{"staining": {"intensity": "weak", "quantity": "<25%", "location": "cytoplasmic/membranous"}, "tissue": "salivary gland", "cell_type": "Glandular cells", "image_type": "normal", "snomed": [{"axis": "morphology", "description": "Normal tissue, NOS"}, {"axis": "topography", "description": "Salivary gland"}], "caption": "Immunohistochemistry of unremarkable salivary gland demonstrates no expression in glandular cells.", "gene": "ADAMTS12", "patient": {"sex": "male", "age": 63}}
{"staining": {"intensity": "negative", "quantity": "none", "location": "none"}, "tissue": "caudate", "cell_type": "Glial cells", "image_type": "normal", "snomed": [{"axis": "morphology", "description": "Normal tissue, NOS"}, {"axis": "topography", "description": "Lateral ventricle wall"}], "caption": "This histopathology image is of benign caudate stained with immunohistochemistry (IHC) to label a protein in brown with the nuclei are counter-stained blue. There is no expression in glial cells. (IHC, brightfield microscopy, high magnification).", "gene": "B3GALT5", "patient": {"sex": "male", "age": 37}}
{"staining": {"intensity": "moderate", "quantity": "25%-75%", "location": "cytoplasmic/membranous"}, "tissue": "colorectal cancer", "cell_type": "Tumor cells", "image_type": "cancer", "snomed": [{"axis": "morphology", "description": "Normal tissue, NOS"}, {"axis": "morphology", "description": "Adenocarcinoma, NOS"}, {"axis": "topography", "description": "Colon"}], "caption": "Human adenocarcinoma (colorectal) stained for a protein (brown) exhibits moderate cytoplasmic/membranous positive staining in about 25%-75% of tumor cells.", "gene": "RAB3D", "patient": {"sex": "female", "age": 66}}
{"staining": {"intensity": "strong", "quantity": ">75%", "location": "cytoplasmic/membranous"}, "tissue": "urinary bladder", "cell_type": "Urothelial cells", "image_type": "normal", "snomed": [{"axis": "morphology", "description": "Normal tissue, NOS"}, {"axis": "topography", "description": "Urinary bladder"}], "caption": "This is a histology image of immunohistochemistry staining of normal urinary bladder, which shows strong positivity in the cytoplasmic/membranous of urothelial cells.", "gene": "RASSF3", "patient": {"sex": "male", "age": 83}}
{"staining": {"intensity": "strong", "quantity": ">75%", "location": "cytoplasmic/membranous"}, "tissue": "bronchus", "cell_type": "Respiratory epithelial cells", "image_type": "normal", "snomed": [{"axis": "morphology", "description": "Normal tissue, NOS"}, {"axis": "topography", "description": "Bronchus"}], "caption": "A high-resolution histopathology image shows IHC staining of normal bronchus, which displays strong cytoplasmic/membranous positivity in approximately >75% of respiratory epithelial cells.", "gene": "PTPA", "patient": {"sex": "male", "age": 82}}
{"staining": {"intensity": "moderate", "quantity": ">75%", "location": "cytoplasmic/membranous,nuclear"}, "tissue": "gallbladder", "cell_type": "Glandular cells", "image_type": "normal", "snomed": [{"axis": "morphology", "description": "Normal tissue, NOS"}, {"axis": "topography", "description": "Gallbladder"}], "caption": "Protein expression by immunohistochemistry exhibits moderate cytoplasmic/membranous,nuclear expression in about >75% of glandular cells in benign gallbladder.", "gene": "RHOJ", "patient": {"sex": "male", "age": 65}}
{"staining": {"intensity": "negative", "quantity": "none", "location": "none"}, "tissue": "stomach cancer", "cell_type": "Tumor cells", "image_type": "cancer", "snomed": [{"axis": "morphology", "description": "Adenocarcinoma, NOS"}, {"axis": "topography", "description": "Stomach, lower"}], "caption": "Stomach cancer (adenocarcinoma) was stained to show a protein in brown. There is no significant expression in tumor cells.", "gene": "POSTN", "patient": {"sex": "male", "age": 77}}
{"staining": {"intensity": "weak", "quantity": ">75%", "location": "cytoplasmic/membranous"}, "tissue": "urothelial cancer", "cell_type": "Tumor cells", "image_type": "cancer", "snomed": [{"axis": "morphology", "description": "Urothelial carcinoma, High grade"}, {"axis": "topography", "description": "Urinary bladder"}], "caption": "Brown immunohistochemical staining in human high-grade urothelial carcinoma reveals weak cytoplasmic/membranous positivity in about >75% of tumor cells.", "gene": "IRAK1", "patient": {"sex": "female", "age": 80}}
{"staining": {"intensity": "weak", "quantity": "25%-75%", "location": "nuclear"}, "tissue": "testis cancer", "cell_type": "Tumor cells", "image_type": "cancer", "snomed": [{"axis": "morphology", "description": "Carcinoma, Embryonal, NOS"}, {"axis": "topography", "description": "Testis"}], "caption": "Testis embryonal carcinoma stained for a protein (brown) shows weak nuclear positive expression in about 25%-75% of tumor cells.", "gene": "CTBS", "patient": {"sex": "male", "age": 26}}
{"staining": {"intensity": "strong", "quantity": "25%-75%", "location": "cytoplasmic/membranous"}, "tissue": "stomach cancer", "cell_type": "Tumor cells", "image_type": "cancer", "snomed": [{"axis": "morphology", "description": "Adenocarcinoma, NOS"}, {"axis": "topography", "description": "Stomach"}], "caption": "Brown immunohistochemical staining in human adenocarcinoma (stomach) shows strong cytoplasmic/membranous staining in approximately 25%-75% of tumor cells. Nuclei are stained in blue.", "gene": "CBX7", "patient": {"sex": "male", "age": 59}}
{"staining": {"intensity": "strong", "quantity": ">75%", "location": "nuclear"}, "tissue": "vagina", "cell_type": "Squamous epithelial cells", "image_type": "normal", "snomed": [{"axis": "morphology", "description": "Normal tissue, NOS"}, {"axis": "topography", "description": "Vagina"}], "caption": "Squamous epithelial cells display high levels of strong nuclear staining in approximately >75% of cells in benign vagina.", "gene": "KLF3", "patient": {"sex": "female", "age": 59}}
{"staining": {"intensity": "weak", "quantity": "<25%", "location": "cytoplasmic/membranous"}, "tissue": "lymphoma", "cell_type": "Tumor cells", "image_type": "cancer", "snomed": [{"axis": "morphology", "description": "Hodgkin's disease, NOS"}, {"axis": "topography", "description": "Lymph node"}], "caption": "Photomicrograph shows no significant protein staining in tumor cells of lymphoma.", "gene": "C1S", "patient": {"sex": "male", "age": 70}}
——
Write out each entry once more, exactly as it was given.

{"staining": {"intensity": "weak", "quantity": "<25%", "location": "cytoplasmic/membranous"}, "tissue": "salivary gland", "cell_type": "Glandular cells", "image_type": "normal", "snomed": [{"axis": "morphology", "description": "Normal tissue, NOS"}, {"axis": "topography", "description": "Salivary gland"}], "caption": "Immunohistochemistry of unremarkable salivary gland demonstrates no expression in glandular cells.", "gene": "ADAMTS12", "patient": {"sex": "male", "age": 63}}
{"staining": {"intensity": "negative", "quantity": "none", "location": "none"}, "tissue": "caudate", "cell_type": "Glial cells", "image_type": "normal", "snomed": [{"axis": "morphology", "description": "Normal tissue, NOS"}, {"axis": "topography", "description": "Lateral ventricle wall"}], "caption": "This histopathology image is of benign caudate stained with immunohistochemistry (IHC) to label a protein in brown with the nuclei are counter-stained blue. There is no expression in glial cells. (IHC, brightfield microscopy, high magnification).", "gene": "B3GALT5", "patient": {"sex": "male", "age": 37}}
{"staining": {"intensity": "moderate", "quantity": "25%-75%", "location": "cytoplasmic/membranous"}, "tissue": "colorectal cancer", "cell_type": "Tumor cells", "image_type": "cancer", "snomed": [{"axis": "morphology", "description": "Normal tissue, NOS"}, {"axis": "morphology", "description": "Adenocarcinoma, NOS"}, {"axis": "topography", "description": "Colon"}], "caption": "Human adenocarcinoma (colorectal) stained for a protein (brown) exhibits moderate cytoplasmic/membranous positive staining in about 25%-75% of tumor cells.", "gene": "RAB3D", "patient": {"sex": "female", "age": 66}}
{"staining": {"intensity": "strong", "quantity": ">75%", "location": "cytoplasmic/membranous"}, "tissue": "urinary bladder", "cell_type": "Urothelial cells", "image_type": "normal", "snomed": [{"axis": "morphology", "description": "Normal tissue, NOS"}, {"axis": "topography", "description": "Urinary bladder"}], "caption": "This is a histology image of immunohistochemistry staining of normal urinary bladder, which shows strong positivity in the cytoplasmic/membranous of urothelial cells.", "gene": "RASSF3", "patient": {"sex": "male", "age": 83}}
{"staining": {"intensity": "strong", "quantity": ">75%", "location": "cytoplasmic/membranous"}, "tissue": "bronchus", "cell_type": "Respiratory epithelial cells", "image_type": "normal", "snomed": [{"axis": "morphology", "description": "Normal tissue, NOS"}, {"axis": "topography", "description": "Bronchus"}], "caption": "A high-resolution histopathology image shows IHC staining of normal bronchus, which displays strong cytoplasmic/membranous positivity in approximately >75% of respiratory epithelial cells.", "gene": "PTPA", "patient": {"sex": "male", "age": 82}}
{"staining": {"intensity": "moderate", "quantity": ">75%", "location": "cytoplasmic/membranous,nuclear"}, "tissue": "gallbladder", "cell_type": "Glandular cells", "image_type": "normal", "snomed": [{"axis": "morphology", "description": "Normal tissue, NOS"}, {"axis": "topography", "description": "Gallbladder"}], "caption": "Protein expression by immunohistochemistry exhibits moderate cytoplasmic/membranous,nuclear expression in about >75% of glandular cells in benign gallbladder.", "gene": "RHOJ", "patient": {"sex": "male", "age": 65}}
{"staining": {"intensity": "negative", "quantity": "none", "location": "none"}, "tissue": "stomach cancer", "cell_type": "Tumor cells", "image_type": "cancer", "snomed": [{"axis": "morphology", "description": "Adenocarcinoma, NOS"}, {"axis": "topography", "description": "Stomach, lower"}], "caption": "Stomach cancer (adenocarcinoma) was stained to show a protein in brown. There is no significant expression in tumor cells.", "gene": "POSTN", "patient": {"sex": "male", "age": 77}}
{"staining": {"intensity": "weak", "quantity": ">75%", "location": "cytoplasmic/membranous"}, "tissue": "urothelial cancer", "cell_type": "Tumor cells", "image_type": "cancer", "snomed": [{"axis": "morphology", "description": "Urothelial carcinoma, High grade"}, {"axis": "topography", "description": "Urinary bladder"}], "caption": "Brown immunohistochemical staining in human high-grade urothelial carcinoma reveals weak cytoplasmic/membranous positivity in about >75% of tumor cells.", "gene": "IRAK1", "patient": {"sex": "female", "age": 80}}
{"staining": {"intensity": "weak", "quantity": "25%-75%", "location": "nuclear"}, "tissue": "testis cancer", "cell_type": "Tumor cells", "image_type": "cancer", "snomed": [{"axis": "morphology", "description": "Carcinoma, Embryonal, NOS"}, {"axis": "topography", "description": "Testis"}], "caption": "Testis embryonal carcinoma stained for a protein (brown) shows weak nuclear positive expression in about 25%-75% of tumor cells.", "gene": "CTBS", "patient": {"sex": "male", "age": 26}}
{"staining": {"intensity": "strong", "quantity": "25%-75%", "location": "cytoplasmic/membranous"}, "tissue": "stomach cancer", "cell_type": "Tumor cells", "image_type": "cancer", "snomed": [{"axis": "morphology", "description": "Adenocarcinoma, NOS"}, {"axis": "topography", "description": "Stomach"}], "caption": "Brown immunohistochemical staining in human adenocarcinoma (stomach) shows strong cytoplasmic/membranous staining in approximately 25%-75% of tumor cells. Nuclei are stained in blue.", "gene": "CBX7", "patient": {"sex": "male", "age": 59}}
{"staining": {"intensity": "strong", "quantity": ">75%", "location": "nuclear"}, "tissue": "vagina", "cell_type": "Squamous epithelial cells", "image_type": "normal", "snomed": [{"axis": "morphology", "description": "Normal tissue, NOS"}, {"axis": "topography", "description": "Vagina"}], "caption": "Squamous epithelial cells display high levels of strong nuclear staining in approximately >75% of cells in benign vagina.", "gene": "KLF3", "patient": {"sex": "female", "age": 59}}
{"staining": {"intensity": "weak", "quantity": "<25%", "location": "cytoplasmic/membranous"}, "tissue": "lymphoma", "cell_type": "Tumor cells", "image_type": "cancer", "snomed": [{"axis": "morphology", "description": "Hodgkin's disease, NOS"}, {"axis": "topography", "description": "Lymph node"}], "caption": "Photomicrograph shows no significant protein staining in tumor cells of lymphoma.", "gene": "C1S", "patient": {"sex": "male", "age": 70}}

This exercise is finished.